2011年9月6日火曜日

World's biggest blog obsession

Internet users in Japan spend more time reading blogs than any other country in the world, according to a recent study from comScore, a research company measuring the digital world. The average Japanese user spent 62.6 minutes reading blogs during June of this year, when the survey was conducted.

That was far more than second-place South Korea with an average of 49.6 minutes and third-place Poland with 47.7 minutes. Japanese may appear busy and overworked, but they manage to squeeze in a lot of blog time.

The survey also found that 80 percent of Japan's entire Internet population, 59 million people, visited a blog site sometime during June. More startling perhaps is that these figures do not even include blog readers from Internet cafes, mobile phones or PDAs; they are only for home and work computers. With those other sources included, the blogging numbers would be even higher.

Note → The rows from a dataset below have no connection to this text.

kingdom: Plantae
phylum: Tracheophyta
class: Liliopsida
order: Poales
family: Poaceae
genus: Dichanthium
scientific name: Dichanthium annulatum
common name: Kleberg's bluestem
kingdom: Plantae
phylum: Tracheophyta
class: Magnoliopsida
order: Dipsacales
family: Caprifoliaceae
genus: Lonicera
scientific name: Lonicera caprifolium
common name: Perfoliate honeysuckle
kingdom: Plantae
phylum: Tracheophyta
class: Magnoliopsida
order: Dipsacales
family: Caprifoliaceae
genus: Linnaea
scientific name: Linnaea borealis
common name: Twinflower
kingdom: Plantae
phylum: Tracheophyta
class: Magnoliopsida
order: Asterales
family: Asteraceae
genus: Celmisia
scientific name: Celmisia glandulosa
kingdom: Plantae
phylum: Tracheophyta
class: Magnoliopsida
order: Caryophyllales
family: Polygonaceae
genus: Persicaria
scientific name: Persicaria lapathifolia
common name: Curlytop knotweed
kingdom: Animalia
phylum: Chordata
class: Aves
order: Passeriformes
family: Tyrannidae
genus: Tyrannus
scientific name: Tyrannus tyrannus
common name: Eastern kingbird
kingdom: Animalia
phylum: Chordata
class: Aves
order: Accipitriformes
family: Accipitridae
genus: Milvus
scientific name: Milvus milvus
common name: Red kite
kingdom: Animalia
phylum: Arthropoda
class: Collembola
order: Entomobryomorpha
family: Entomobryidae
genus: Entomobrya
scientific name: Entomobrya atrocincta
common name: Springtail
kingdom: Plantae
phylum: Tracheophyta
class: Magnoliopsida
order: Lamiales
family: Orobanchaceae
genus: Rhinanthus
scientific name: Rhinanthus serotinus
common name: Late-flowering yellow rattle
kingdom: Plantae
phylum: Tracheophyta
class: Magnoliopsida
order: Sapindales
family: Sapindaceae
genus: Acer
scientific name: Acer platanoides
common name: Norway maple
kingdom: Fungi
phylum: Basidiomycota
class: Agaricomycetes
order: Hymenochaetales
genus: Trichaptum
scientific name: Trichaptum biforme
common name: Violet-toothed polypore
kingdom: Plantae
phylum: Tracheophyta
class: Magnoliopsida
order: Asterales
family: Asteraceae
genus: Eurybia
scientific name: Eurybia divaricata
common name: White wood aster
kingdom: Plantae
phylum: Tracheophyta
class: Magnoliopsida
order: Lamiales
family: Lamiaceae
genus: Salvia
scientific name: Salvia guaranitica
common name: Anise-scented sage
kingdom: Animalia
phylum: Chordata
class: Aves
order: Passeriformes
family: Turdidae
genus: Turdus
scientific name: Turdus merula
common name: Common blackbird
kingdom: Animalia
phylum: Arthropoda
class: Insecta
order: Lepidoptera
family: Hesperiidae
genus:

Japan is not alone among Asian countries in its blog obsession. Of the top 10 countries for blog time, six were from Asia: Vietnam, Malaysia, Taiwan, Indonesia, South Korea and Japan. The reasons for reading blogs are as varied as readers' interests, but the chance to interact anonymously at a safe distance must rank near the top.

Blogs offer a sense of community, long important in Asian cultures, by allowing anyone into ongoing discussions. They also offer the chance to rant or rave on highly specialized topics.

In the 15 or so years since their inception, blogs have become so varied that the term itself covers as much diversity as the term "novel" or "film." Blogs run the gamut from political commentary to diaries of a pet, photos of desserts, complaints about work, and exchanges about scientific research.

Whatever their focus, blogs allow a degree of self-expression and exchange unimaginable even a few years ago. They supplement traditional media and text formats like newspapers, magazines, journals or books, by expanding and detailing important, and sometimes not-so-important parts of life. Their influence and effect have expanded tremendously.

Blogs are an important means for Japanese to make sense of their lives and the world. The good side of blogs' popularity is that reading is clearly just as important as ever. The downside is that blogs lack immediacy and face-to-face interaction.

Are blogs a powerful enough force to change Japan or are they just a way to kill time?

Time will tell, but you may have to read a blog to find the answer.